Should Referees Explain Their Decisions?
After yesterday’s debacle at Stamford Bridge, with Andre Marriner sending off the wrong Arsenal player, there’s been a predictable amount of howling from the media that referees should be forced to explain their decisions.
It’s an interesting question and not as straightforward as it may seem at first blush.
I’ve heard over and over that referees should be forced to explain themselves to media and angry fans (usually right after the decision). The FA and PGMOL take the opposite approach; they won’t let their referees speak to the press about decisions at all.
Believe me, I understand the sentiment. I would love to know Mike Jones’ thoughts on why he disallowed what appeared to be a perfectly good Newcastle goal.
And I would especially have loved to hear from Mark Clattenburg, when Chelsea were dragging his name through the mud on racism charges. Eventually, we discovered the flimsy nature of the allegations, but it took us four weeks to get there, while Clattenburg went through Hell.
Which brings us to Andre Marriner. It’s pretty clear by looking at the video what happened: His view was obstructed, so he spent a good two or three minutes asking his linesman and his fourth official and they gave him the name of the wrong man.
The same thing happened in Manchester City, when he was about to signal a corner on Spurs’ Danny Rose, until his linesman told him it was denial of a goal scoring opportunity. It wasn’t, and the resulting red card was overturned.
In both of these situations, what is Marriner going to say? “My linesmen suck”? No, he’s going to say what he allegedly said to Arsenal:
“Sorry. I made a mistake.” End of story.
What would be the point of forcing him in front of the media, other than to have the press wolf pack tear him to pieces? There’s nothing he can say… And the call didn’t affect the outcome of the game, anyway.
Recently a Lancashire newspaper called The Visitor asked Howard Webb this question, and he gave this thought-provoking response:
The press, of course, only want to speak to Marriner because he made that mistake. The 90% of correct decisions the referees make don’t interest them. So, you risk a perception that the negative issues are the majority, since that’s the only time you’d hear from the referees.
To an extent, though, you can argue that that’s what we have now. Now, angry managers and the media spin the story however they want, while the FA puts out vague statements about how the referee “stands by his decision” or “admits he made a mistake.” Fans accept what they read in the papers as truth, because they don’t hear the other side.
Referee or PR Hack?
There’s another concern.
Referees come from all walks of life to do a very specific job on the pitch. They are not hired to do media relations.

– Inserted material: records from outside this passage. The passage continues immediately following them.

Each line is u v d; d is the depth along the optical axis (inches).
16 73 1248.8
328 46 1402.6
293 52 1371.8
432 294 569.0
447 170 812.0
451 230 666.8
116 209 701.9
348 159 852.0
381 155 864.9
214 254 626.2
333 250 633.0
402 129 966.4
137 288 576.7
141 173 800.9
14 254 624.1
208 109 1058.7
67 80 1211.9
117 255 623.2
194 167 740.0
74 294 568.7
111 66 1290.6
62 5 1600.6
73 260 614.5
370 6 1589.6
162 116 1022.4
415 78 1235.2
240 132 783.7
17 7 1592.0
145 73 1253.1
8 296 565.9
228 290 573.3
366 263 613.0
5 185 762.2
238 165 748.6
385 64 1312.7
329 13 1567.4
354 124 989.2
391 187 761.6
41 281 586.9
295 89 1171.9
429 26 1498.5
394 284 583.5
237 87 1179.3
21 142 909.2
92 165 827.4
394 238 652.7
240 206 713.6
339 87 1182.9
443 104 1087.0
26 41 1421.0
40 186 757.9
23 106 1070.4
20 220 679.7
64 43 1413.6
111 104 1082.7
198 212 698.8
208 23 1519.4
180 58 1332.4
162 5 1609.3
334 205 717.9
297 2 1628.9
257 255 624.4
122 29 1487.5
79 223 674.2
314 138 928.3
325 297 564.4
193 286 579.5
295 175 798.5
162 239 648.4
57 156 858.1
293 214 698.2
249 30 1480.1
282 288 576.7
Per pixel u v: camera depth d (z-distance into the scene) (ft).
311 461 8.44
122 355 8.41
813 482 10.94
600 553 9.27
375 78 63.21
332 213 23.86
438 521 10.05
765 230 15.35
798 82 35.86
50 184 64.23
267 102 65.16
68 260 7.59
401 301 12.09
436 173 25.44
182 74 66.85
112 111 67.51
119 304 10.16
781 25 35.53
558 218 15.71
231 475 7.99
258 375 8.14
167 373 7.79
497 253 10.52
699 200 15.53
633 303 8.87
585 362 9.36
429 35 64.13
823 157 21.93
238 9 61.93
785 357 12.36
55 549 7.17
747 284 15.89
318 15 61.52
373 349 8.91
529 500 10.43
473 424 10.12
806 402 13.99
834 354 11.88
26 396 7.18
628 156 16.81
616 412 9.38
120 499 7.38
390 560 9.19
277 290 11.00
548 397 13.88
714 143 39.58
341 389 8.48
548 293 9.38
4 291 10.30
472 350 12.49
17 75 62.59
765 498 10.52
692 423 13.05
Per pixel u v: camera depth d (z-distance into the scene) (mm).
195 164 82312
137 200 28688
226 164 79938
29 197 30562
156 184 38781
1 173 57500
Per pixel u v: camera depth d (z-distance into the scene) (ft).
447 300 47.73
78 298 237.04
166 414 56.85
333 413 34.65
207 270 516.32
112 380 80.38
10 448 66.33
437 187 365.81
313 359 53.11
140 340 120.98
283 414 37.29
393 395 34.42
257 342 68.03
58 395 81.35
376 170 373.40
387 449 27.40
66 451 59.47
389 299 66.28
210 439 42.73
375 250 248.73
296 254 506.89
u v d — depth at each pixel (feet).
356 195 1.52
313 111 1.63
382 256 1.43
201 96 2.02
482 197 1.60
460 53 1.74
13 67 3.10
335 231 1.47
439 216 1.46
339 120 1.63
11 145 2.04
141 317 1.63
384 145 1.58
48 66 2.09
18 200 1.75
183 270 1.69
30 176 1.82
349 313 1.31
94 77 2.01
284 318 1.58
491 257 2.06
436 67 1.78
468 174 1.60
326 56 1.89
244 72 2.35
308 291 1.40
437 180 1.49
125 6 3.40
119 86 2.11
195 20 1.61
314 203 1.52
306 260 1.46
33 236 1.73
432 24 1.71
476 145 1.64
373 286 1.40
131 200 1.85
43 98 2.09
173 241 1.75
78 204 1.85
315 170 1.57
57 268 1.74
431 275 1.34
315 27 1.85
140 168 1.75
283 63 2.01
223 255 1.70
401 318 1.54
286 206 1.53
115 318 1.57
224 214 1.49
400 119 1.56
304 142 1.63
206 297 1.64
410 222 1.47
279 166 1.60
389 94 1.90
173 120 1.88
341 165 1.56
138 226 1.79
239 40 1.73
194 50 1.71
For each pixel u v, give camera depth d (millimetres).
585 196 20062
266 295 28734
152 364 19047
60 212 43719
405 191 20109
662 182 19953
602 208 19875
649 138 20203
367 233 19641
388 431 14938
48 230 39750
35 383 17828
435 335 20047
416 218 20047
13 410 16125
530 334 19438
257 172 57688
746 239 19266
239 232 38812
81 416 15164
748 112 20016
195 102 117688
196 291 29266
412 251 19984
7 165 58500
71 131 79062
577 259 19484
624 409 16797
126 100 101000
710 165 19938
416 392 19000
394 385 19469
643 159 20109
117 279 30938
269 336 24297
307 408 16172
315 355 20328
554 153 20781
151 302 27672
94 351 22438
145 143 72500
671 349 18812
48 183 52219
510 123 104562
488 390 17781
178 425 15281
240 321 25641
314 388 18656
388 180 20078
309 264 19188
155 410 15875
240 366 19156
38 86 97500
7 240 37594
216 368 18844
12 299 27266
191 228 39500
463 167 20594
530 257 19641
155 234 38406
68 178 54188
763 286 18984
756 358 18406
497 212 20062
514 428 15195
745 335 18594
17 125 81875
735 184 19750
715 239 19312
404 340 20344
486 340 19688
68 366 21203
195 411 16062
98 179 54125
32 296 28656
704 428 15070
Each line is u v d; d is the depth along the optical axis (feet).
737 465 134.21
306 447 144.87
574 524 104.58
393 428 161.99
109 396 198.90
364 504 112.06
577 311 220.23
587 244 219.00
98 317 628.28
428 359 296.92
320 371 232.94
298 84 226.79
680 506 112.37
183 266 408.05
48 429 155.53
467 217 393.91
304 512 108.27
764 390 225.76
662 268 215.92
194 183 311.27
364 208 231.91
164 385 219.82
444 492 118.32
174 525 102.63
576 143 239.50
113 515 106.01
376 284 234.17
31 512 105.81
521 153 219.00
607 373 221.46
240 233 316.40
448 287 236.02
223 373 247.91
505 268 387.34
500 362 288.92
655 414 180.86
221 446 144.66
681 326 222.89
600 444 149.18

A referee may be a very good referee and a very good guy, but not necessarily a good public speaker or someone who can deftly handle the press.
By way of explanation, watch any interview with Howard Webb, and then one with Mark Clattenburg. Both are accomplished referees and known to be great communicators on the pitch.
Webb is poised and confident, looking right at the camera and clearly stating his case. Clattenburg looks like he’d rather gouge out his own eyeballs. He rarely looks at the camera, and he thinks through everything he says. He’s obviously very intelligent, but his soft-spoken, shy manner (yes, really) could be used against him in a high-pressure situation.
The Italian Solution
Italy sometimes allow their more polished referees to speak to the media. It’s not all of them; mostly I’ve seen top referee Nicola Rizzoli do this. But Rizzoli is also a highly-educated architect who’s extremely eloquent, and always comes across as calm and reasonable in print.
They also don’t drag him in front of the press right after the game. He usually explains his calls – good and bad – in interviews (not press conferences) and after the fact…sometimes way after the fact. In England, we usually have to wait for a referee to retire and write a book before we find out what he was thinking.
(And raise your hand if you can’t wait for Clattenburg’s book to come out.)
This is my preferred solution to the problem. It allows the referees time to digest what happened, review replays, and think about what they want to tell people. It also gives them a safer place to make their case. (The general press will hate this, of course, because one person gets ‘the scoop’. But oh, well.)
It’s a tough situation, really. The potential pitfalls of full disclosure seem insurmountable, but saying nothing has negative effects, too.